What is being asked →
For the records below, output word for word the lines from the one with "двигателите.Деу Тико беше" up to and including the one with "eficienta chiar si". No pictures.
Data listing below:
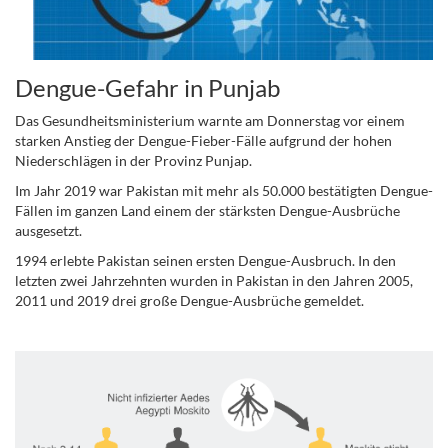
Dengue-Gefahr in Punjab
Das Gesundheitsministerium warnte am Donnerstag vor einem
starken Anstieg der Dengue-Fieber-Fälle aufgrund der hohen
Niederschlägen in der Provinz Punjap.
Im Jahr 2019 war Pakistan mit mehr als 50.000 bestätigten Dengue-
Fällen im ganzen Land einem der stärksten Dengue-Ausbrüche
ausgesetzt.
1994 erlebte Pakistan seinen ersten Dengue-Ausbruch. In den
letzten zwei Jahrzehnten wurden in Pakistan in den Jahren 2005,
2011 und 2019 drei große Dengue-Ausbrüche gemeldet.
.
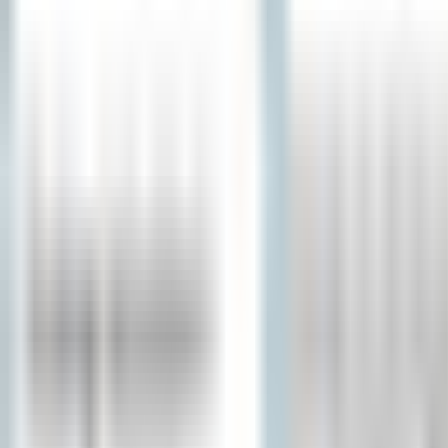
Un problème ? Contactez-nous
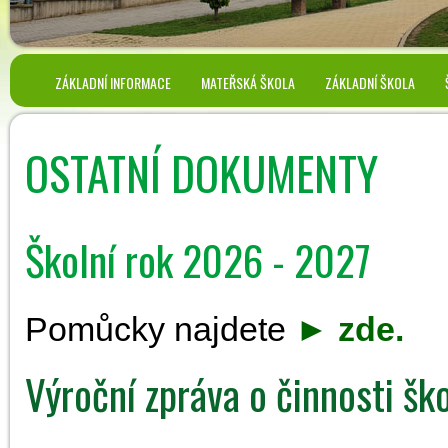
ZÁKLADNÍ INFORMACE
MATEŘSKÁ ŠKOLA
ZÁKLADNÍ ŠKOLA
OSTATNÍ DOKUMENTY
Školní rok 2026 - 2027
Pomůcky najdete
►
zde.
Výroční zpráva o činnosti š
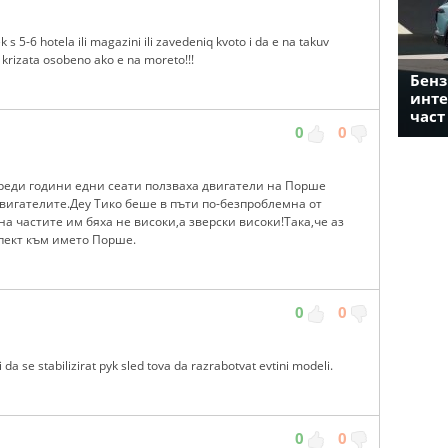
s 5-6 hotela ili magazini ili zavedeniq kvoto i da e na takuv
krizata osobeno ako e na moreto!!!
Бенз
инте
част
0
0
Преди години едни сеати ползваха двигатели на Порше
 двигателите.Деу Тико беше в пъти по-безпроблемна от
а частите им бяха не високи,а зверски високи!Така,че аз
пект към името Порше.
0
0
da se stabilizirat pyk sled tova da razrabotvat evtini modeli.
0
0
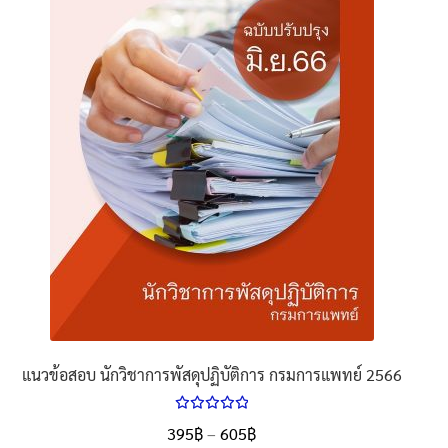
นโยบายคืนสินค้าและการจัดส่ง​
คำถามที่พบบ่อย
แนวข้อสอบ นักวิชาการพัสดุปฏิบัติการ กรมการแพทย์ 2566
ให้คะแนน
Price
395
฿
–
605
฿
ตั้งแต่
5.00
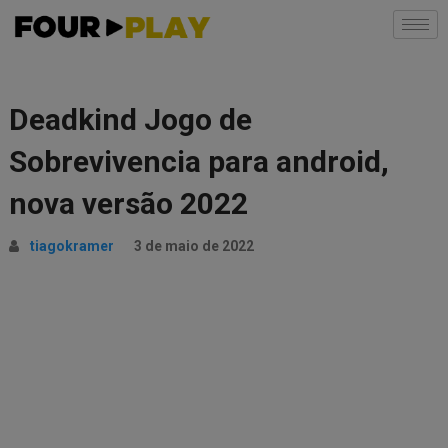
Deadkind Jogo de
Sobrevivencia para android,
nova versão 2022
tiagokramer
3 de maio de 2022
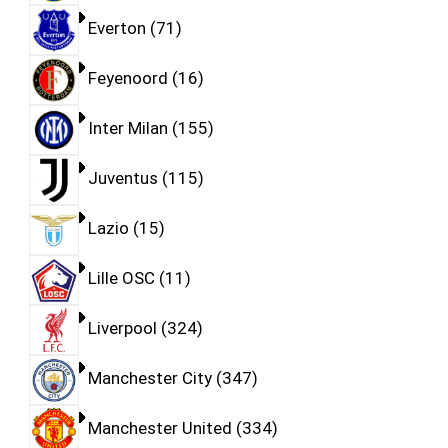
Everton
71
Feyenoord
16
Inter Milan
155
Juventus
115
Lazio
15
Lille OSC
11
Liverpool
324
Manchester City
347
Manchester United
334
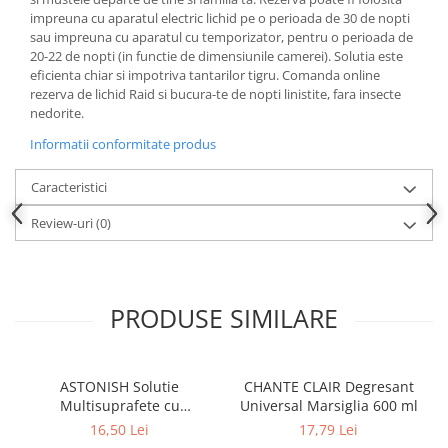
Produse pentru ras
impreuna cu aparatul electric lichid pe o perioada de 30 de nopti
Sapunuri
sau impreuna cu aparatul cu temporizator, pentru o perioada de
Spuma de baie
20-22 de nopti (in functie de dimensiunile camerei). Solutia este
eficienta chiar si impotriva tantarilor tigru. Comanda online
Ingrijirea parului
rezerva de lichid Raid si bucura-te de nopti linistite, fara insecte
Balsam de par
nedorite.
Fixativ si spuma de par
Informatii conformitate produs
Masca & Gel de par
Caracteristici
Sampon
Vopsea de par
Review-uri
(0)
Servetele Umede & Uscate
Ingrijire copii
Cosmetice copii
PRODUSE SIMILARE
Odorizante
Aer Conditionat
ASTONISH Solutie
CHANTE CLAIR Degresant
Baie
Multisuprafete cu
Universal Marsiglia 600 ml
Camera
Bicarbonat de Sodiu 750 ml
16,50 Lei
17,79 Lei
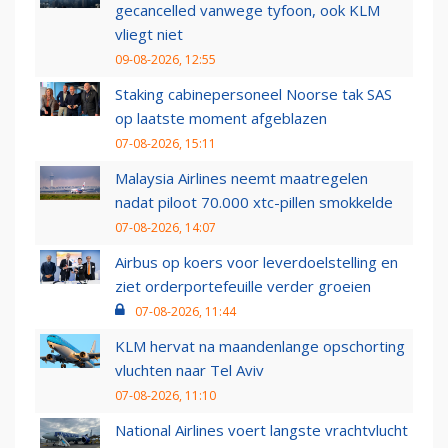
gecancelled vanwege tyfoon, ook KLM
vliegt niet
09-08-2026, 12:55
Staking cabinepersoneel Noorse tak SAS
op laatste moment afgeblazen
07-08-2026, 15:11
Malaysia Airlines neemt maatregelen
nadat piloot 70.000 xtc-pillen smokkelde
07-08-2026, 14:07
Airbus op koers voor leverdoelstelling en
ziet orderportefeuille verder groeien
07-08-2026, 11:44
KLM hervat na maandenlange opschorting
vluchten naar Tel Aviv
07-08-2026, 11:10
National Airlines voert langste vrachtvlucht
End of Data listing.
Answer for this exercise →
 двигателите.Деу Тико беше в пъти по-безпроблемна от
а частите им бяха не високи,а зверски високи!Така,че аз
пект към името Порше.
0
0
da se stabilizirat pyk sled tova da razrabotvat evtini modeli.
0
0
นโยบายคืนสินค้าและการจัดส่ง​
คำถามที่พบบ่อย
แนวข้อสอบ นักวิชาการพัสดุปฏิบัติการ กรมการแพทย์ 2566
ให้คะแนน
Price
395
฿
–
605
฿
ตั้งแต่
5.00
Deadkind Jogo de
Sobrevivencia para android,
nova versão 2022
tiagokramer
3 de maio de 2022
Everton
71
Feyenoord
16
Inter Milan
155
Juventus
115
Lazio
15
Lille OSC
11
Liverpool
324
Manchester City
347
Manchester United
334
Produse pentru ras
impreuna cu aparatul electric lichid pe o perioada de 30 de nopti
Sapunuri
sau impreuna cu aparatul cu temporizator, pentru o perioada de
Spuma de baie
20-22 de nopti (in functie de dimensiunile camerei). Solutia este
eficienta chiar si impotriva tantarilor tigru. Comanda online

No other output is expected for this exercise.